* _Task to complete_: Every record below needs to be set down exactly. Pictures do not belong in the copy.

* _Supplied information_:
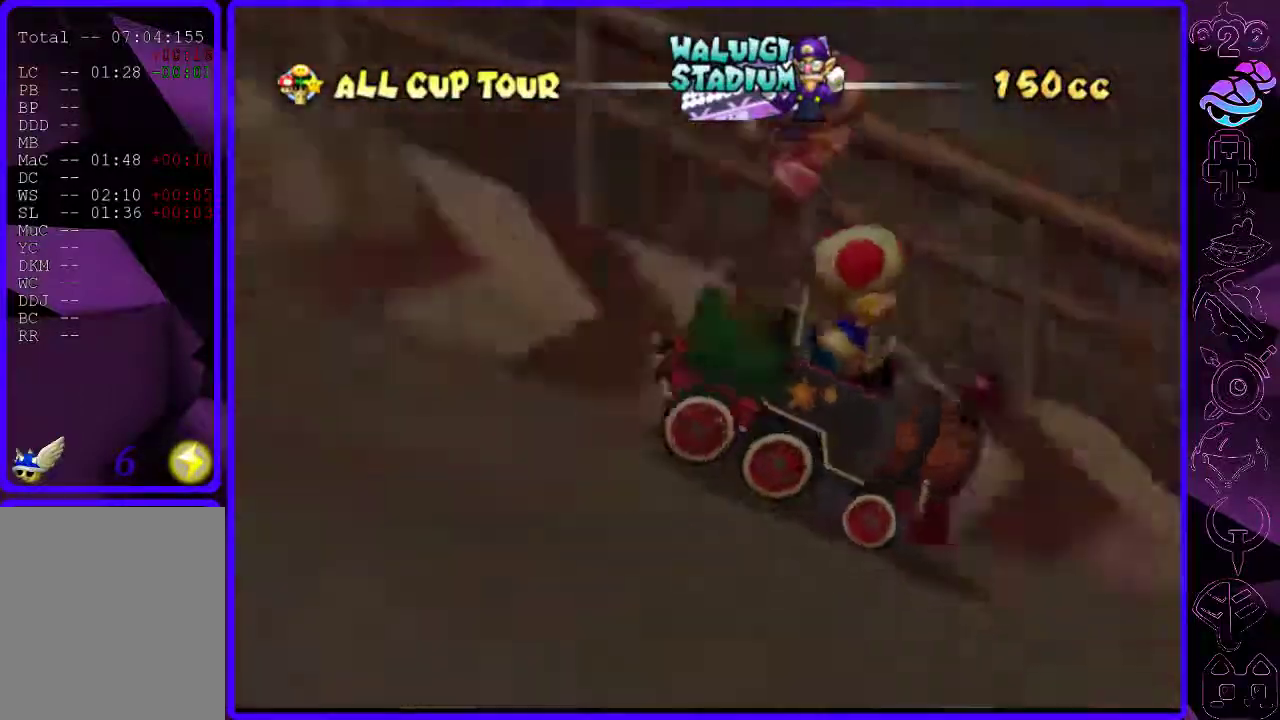
{"buttons": [], "left_stick": "center", "right_stick": "center", "events": [[60, "B", "down"], [160, "B", "up"], [260, "B", "down"], [340, "B", "up"]]}
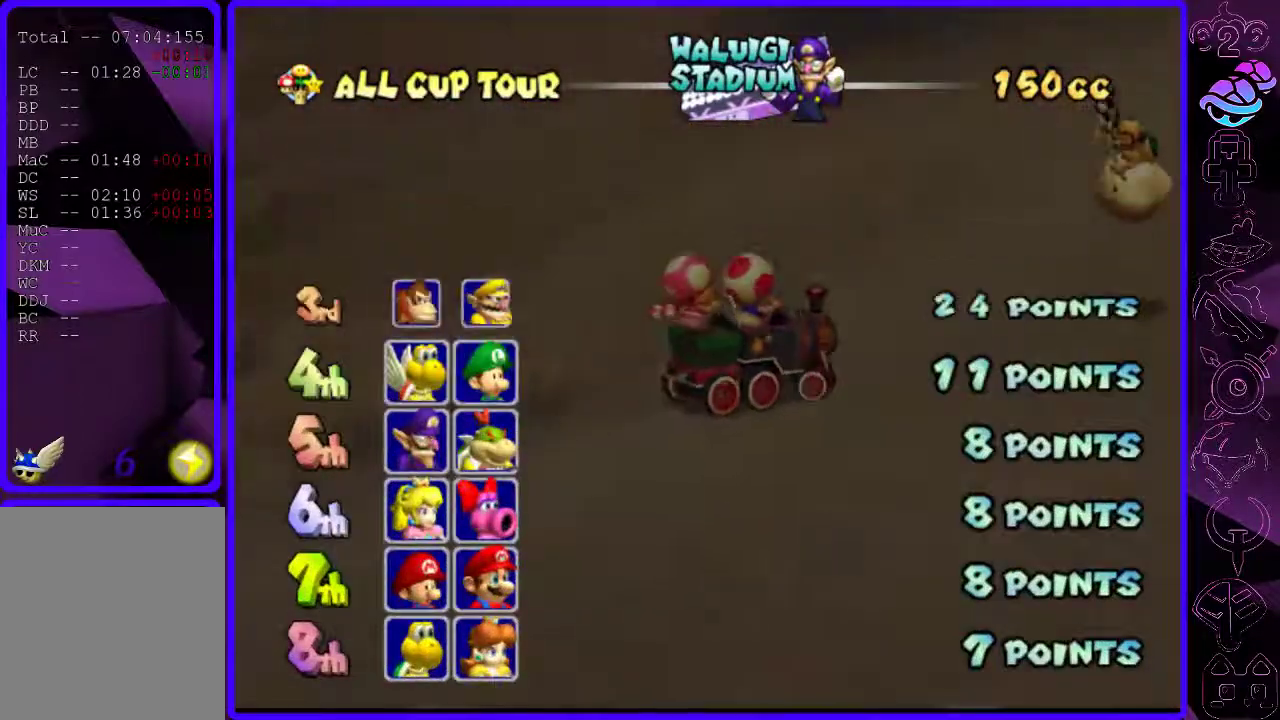
{"buttons": [], "left_stick": "center", "right_stick": "center", "events": [[400, "B", "down"], [500, "B", "up"]]}
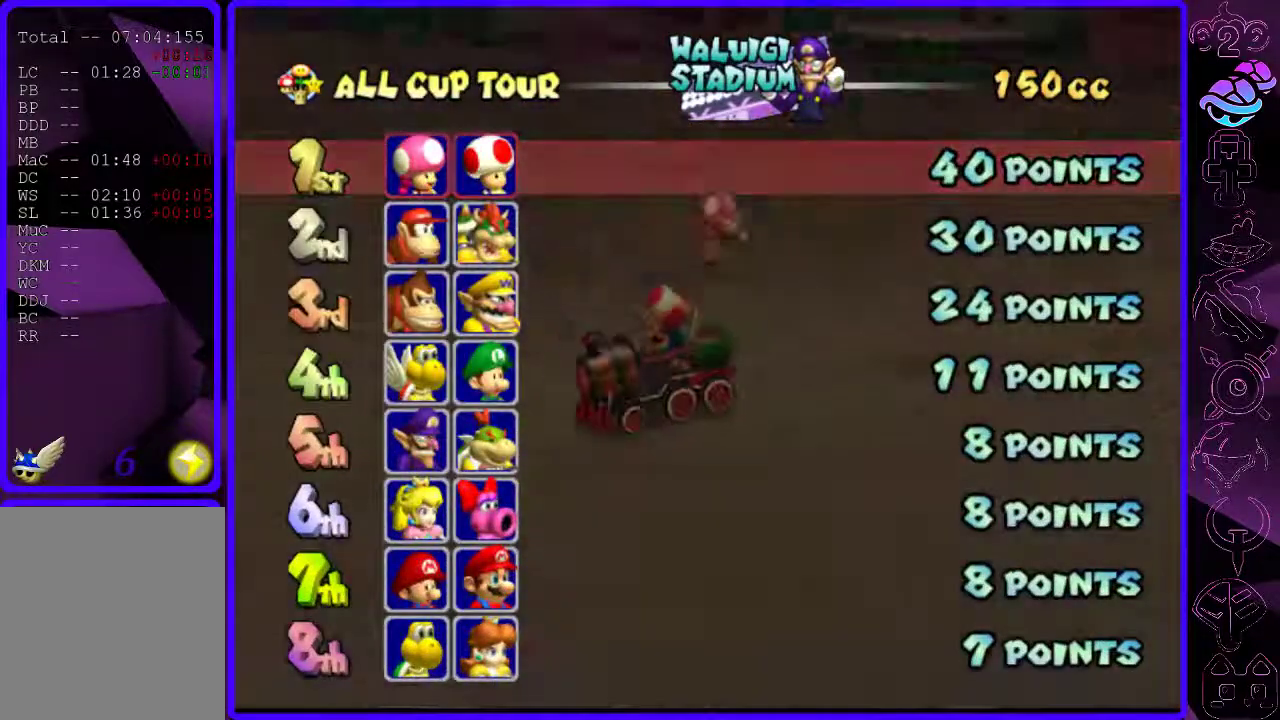
{"buttons": [], "left_stick": "center", "right_stick": "center", "events": [[420, "B", "down"], [460, "B", "up"]]}
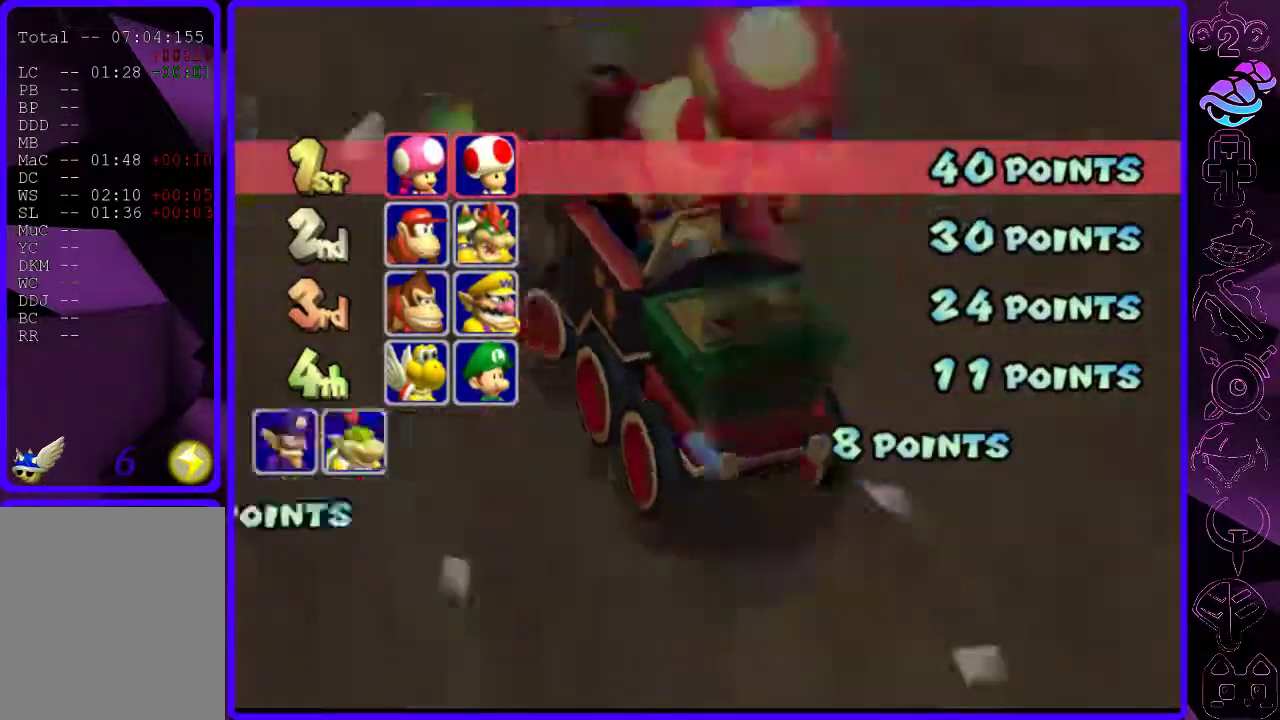
{"buttons": [], "left_stick": "center", "right_stick": "center", "events": []}
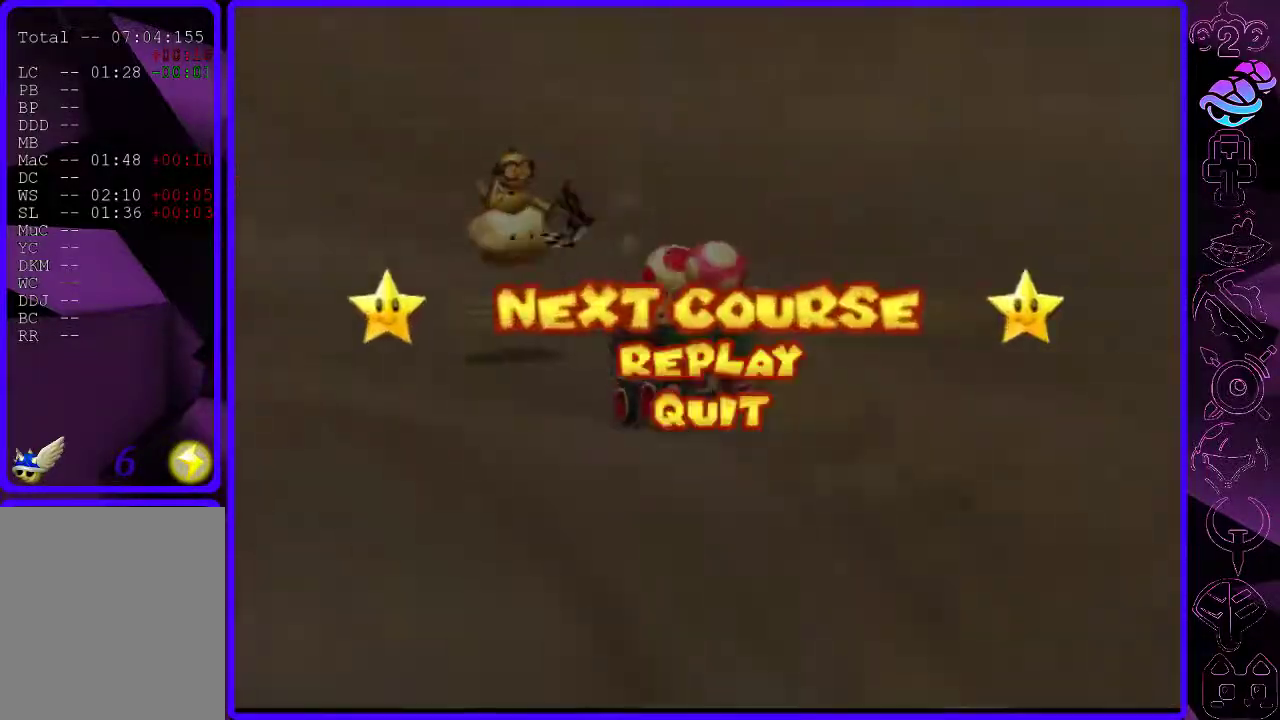
{"buttons": [], "left_stick": "center", "right_stick": "center", "events": [[240, "left_stick", "down"], [500, "left_stick", "center"]]}
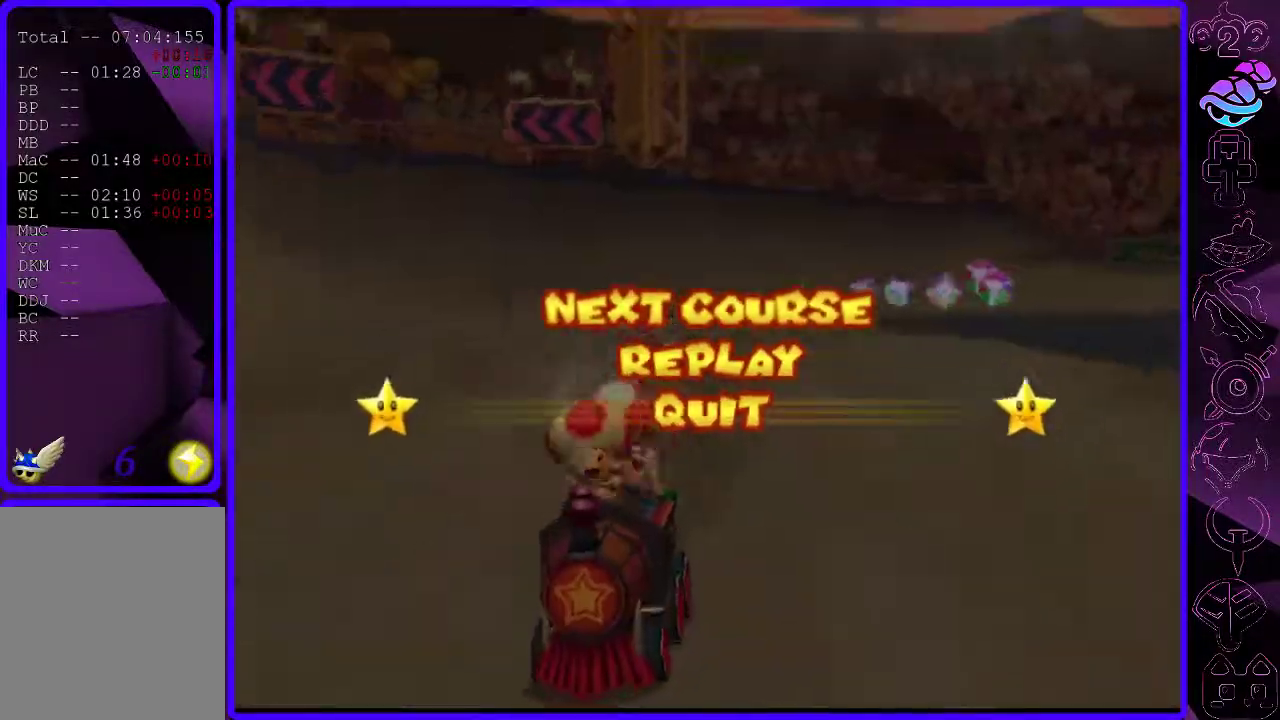
{"buttons": [], "left_stick": "center", "right_stick": "center", "events": [[340, "B", "down"], [400, "B", "up"]]}
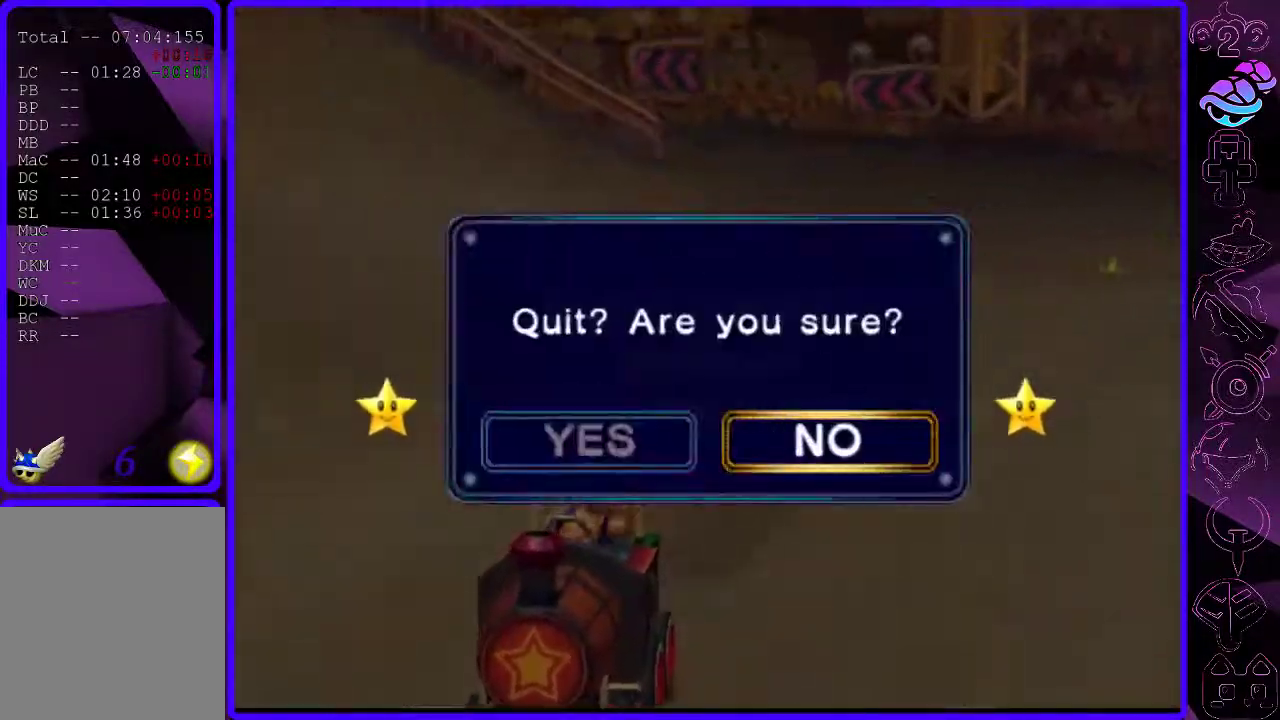
{"buttons": [], "left_stick": "center", "right_stick": "center", "events": []}
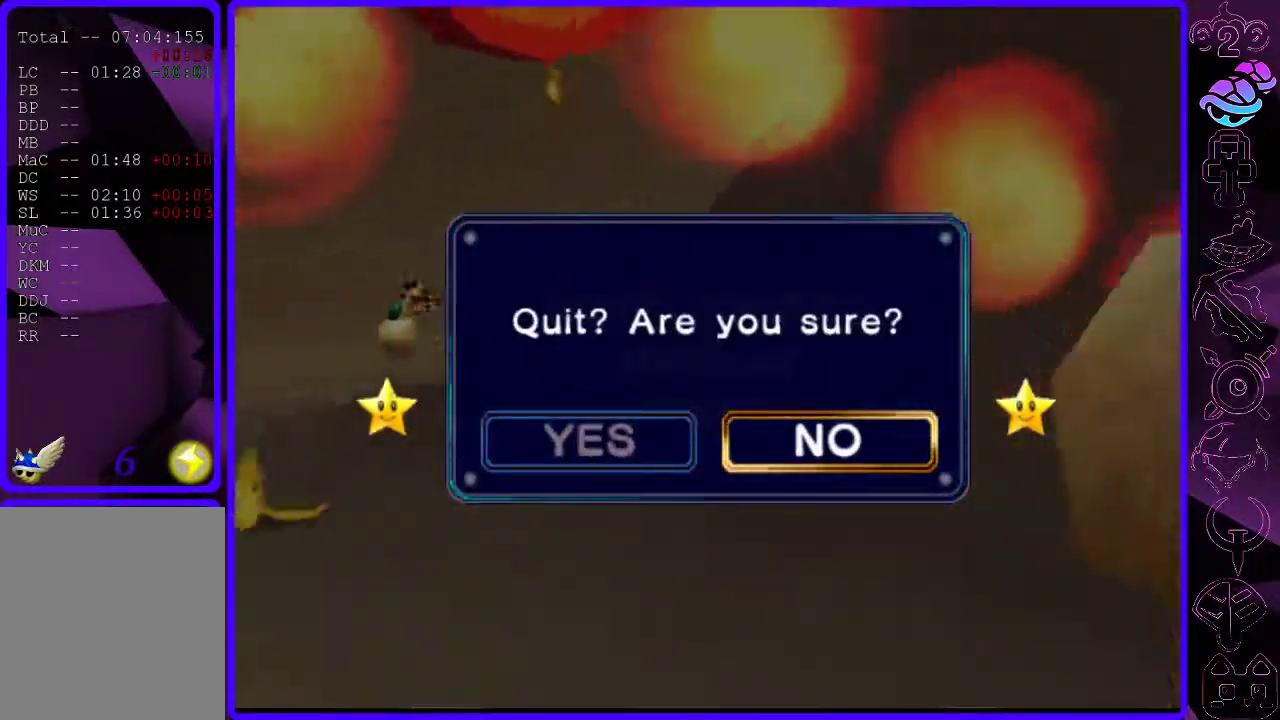
{"buttons": ["B"], "left_stick": "center", "right_stick": "center", "events": [[340, "left_stick", "left"], [440, "left_stick", "center"], [500, "B", "down"]]}
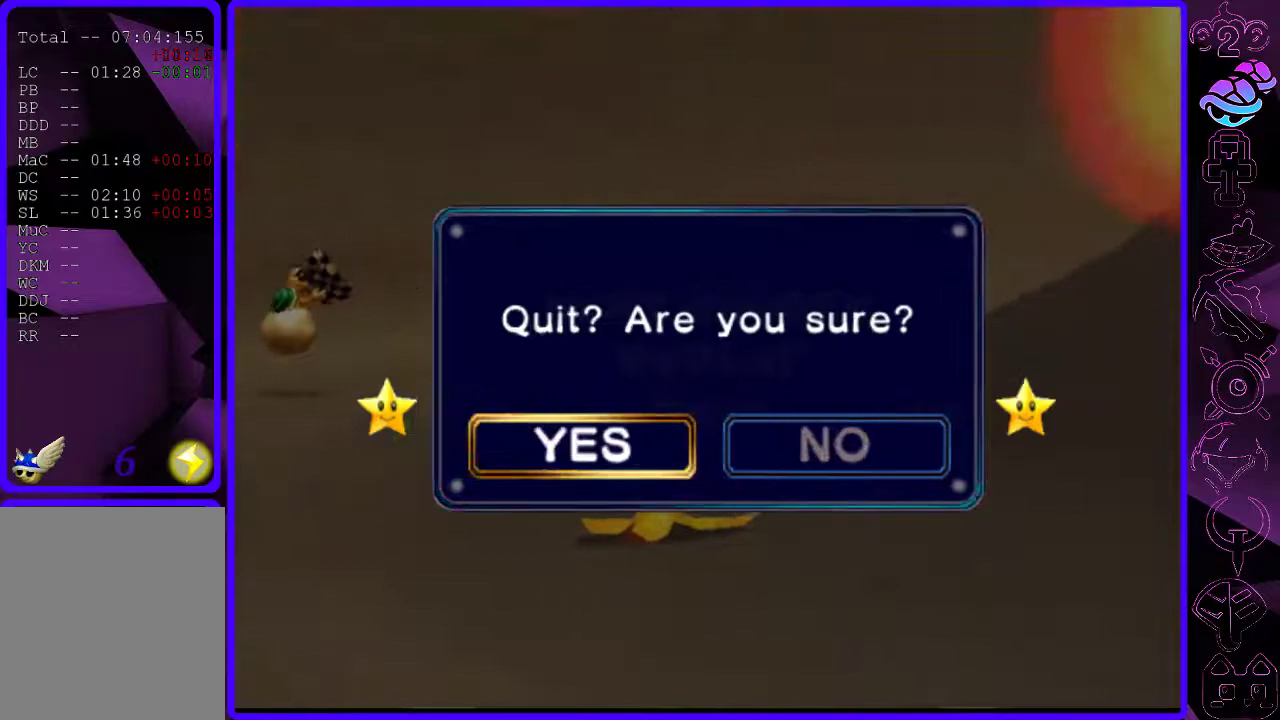
{"buttons": [], "left_stick": "center", "right_stick": "center", "events": [[60, "B", "up"]]}
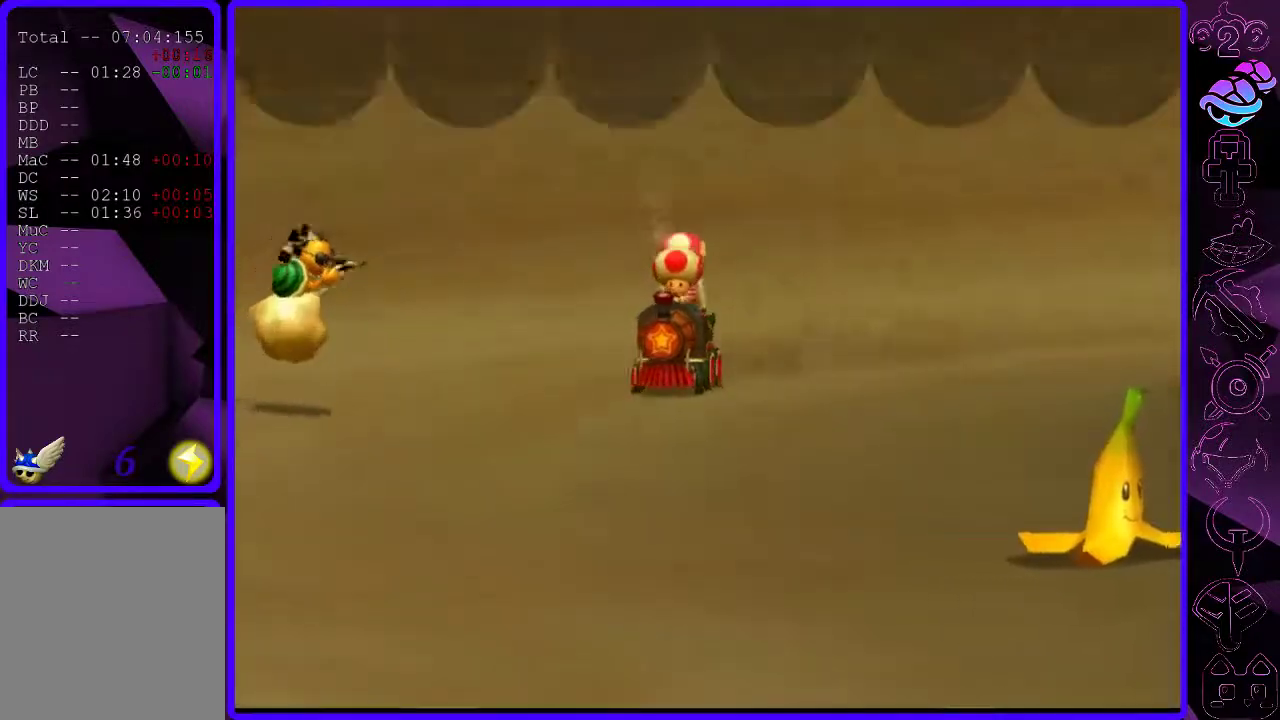
{"buttons": [], "left_stick": "center", "right_stick": "center", "events": []}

* _Written answer_:
{"buttons": [], "left_stick": "center", "right_stick": "center", "events": [[60, "B", "down"], [160, "B", "up"], [260, "B", "down"], [340, "B", "up"]]}
{"buttons": [], "left_stick": "center", "right_stick": "center", "events": [[400, "B", "down"], [500, "B", "up"]]}
{"buttons": [], "left_stick": "center", "right_stick": "center", "events": [[420, "B", "down"], [460, "B", "up"]]}
{"buttons": [], "left_stick": "center", "right_stick": "center", "events": []}
{"buttons": [], "left_stick": "center", "right_stick": "center", "events": [[240, "left_stick", "down"], [500, "left_stick", "center"]]}
{"buttons": [], "left_stick": "center", "right_stick": "center", "events": [[340, "B", "down"], [400, "B", "up"]]}
{"buttons": [], "left_stick": "center", "right_stick": "center", "events": []}
{"buttons": ["B"], "left_stick": "center", "right_stick": "center", "events": [[340, "left_stick", "left"], [440, "left_stick", "center"], [500, "B", "down"]]}
{"buttons": [], "left_stick": "center", "right_stick": "center", "events": [[60, "B", "up"]]}
{"buttons": [], "left_stick": "center", "right_stick": "center", "events": []}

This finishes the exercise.